## [RECORDS SHOWN]
↓

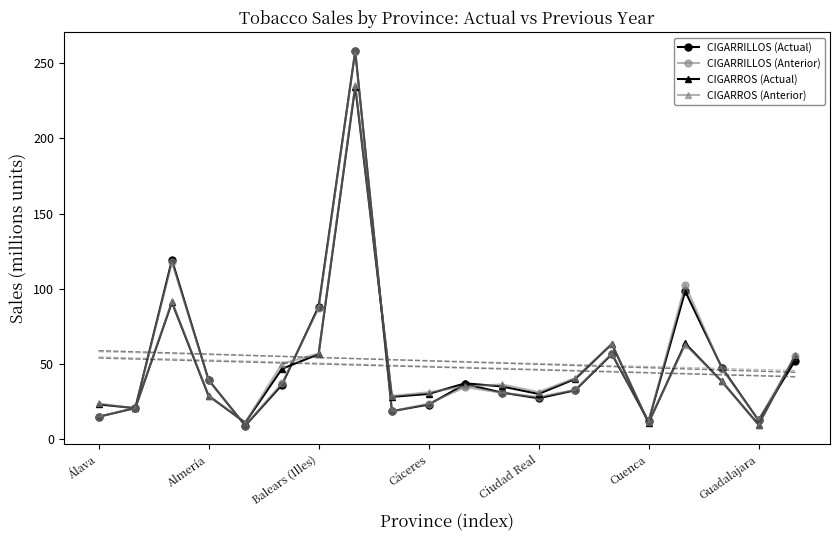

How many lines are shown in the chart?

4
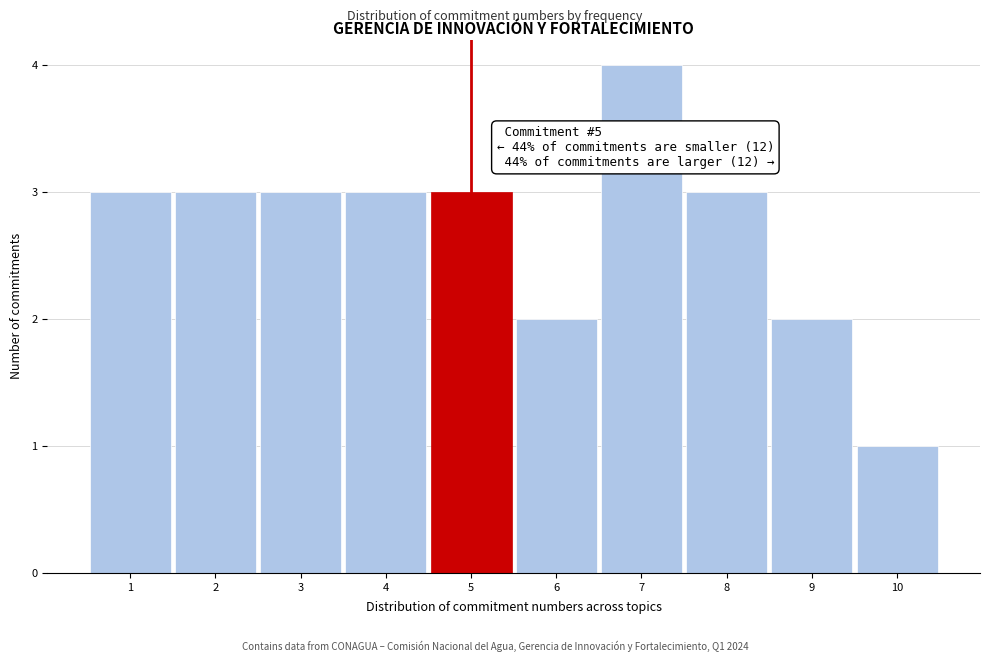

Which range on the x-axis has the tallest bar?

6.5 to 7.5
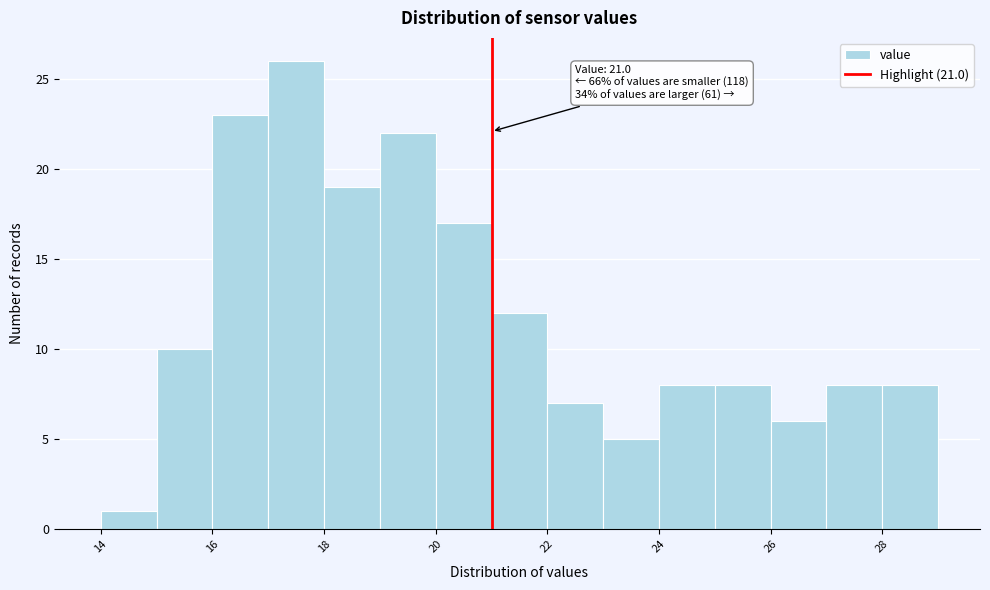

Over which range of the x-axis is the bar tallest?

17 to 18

↑
↓

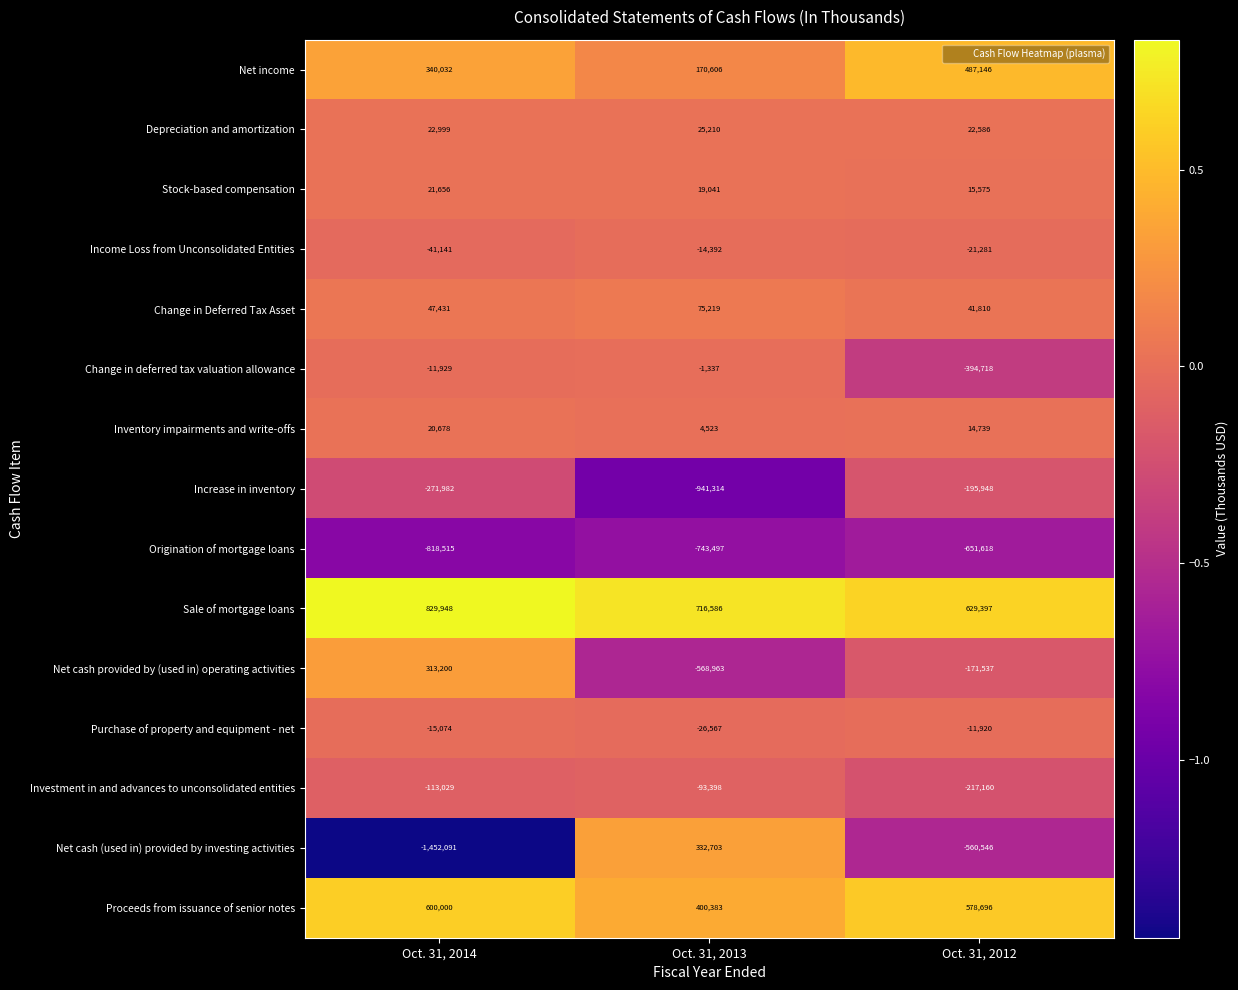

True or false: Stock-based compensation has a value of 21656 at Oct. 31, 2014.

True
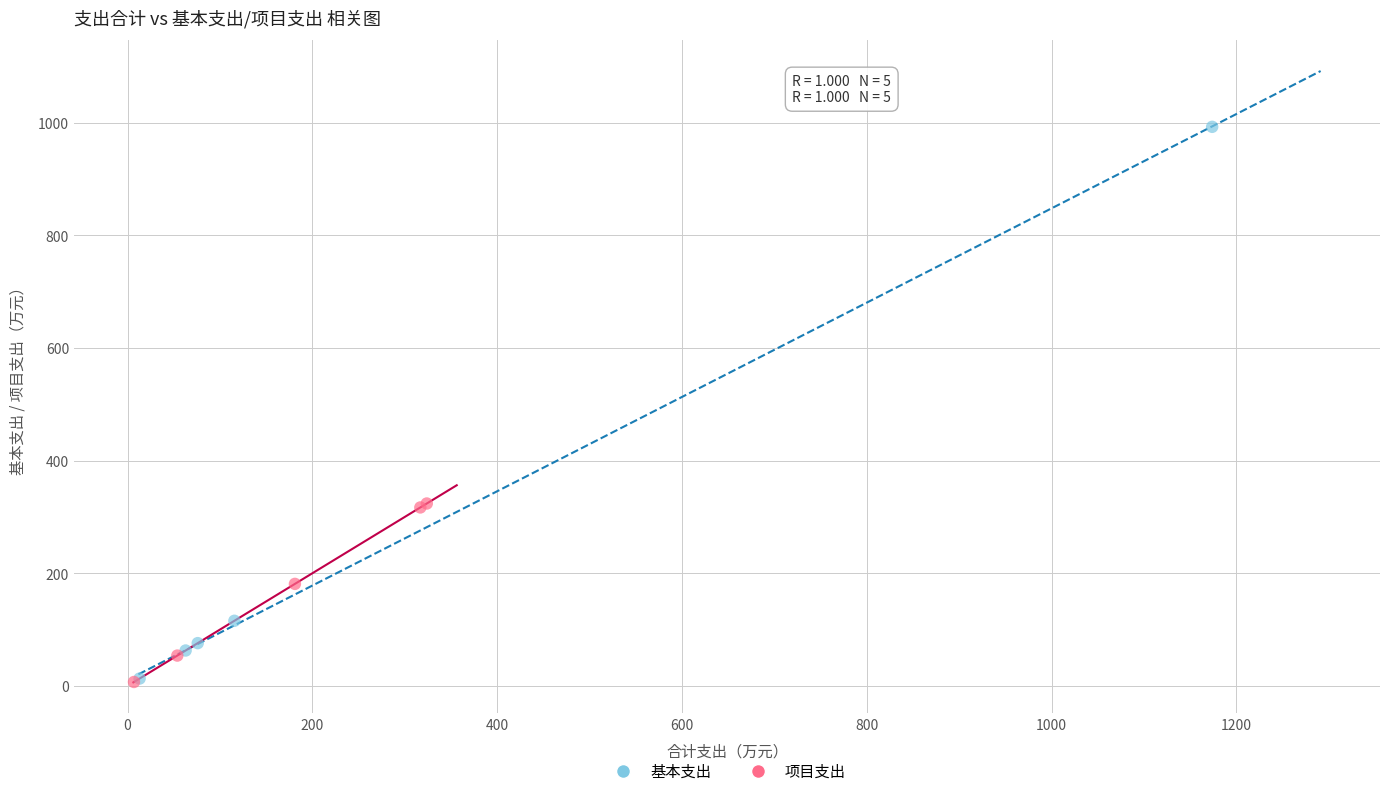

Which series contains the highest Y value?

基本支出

↑

## [TASK DETAILS]
Reproduce the lines above word for word, starting with the line that contains "How many lines are shown in the chart?" and going on through the line that contains "Over which range", both included, and omit the pictures.

## [EXERCISE OUTPUT]
How many lines are shown in the chart?

4

Which range on the x-axis has the tallest bar?

6.5 to 7.5

Over which range of the x-axis is the bar tallest?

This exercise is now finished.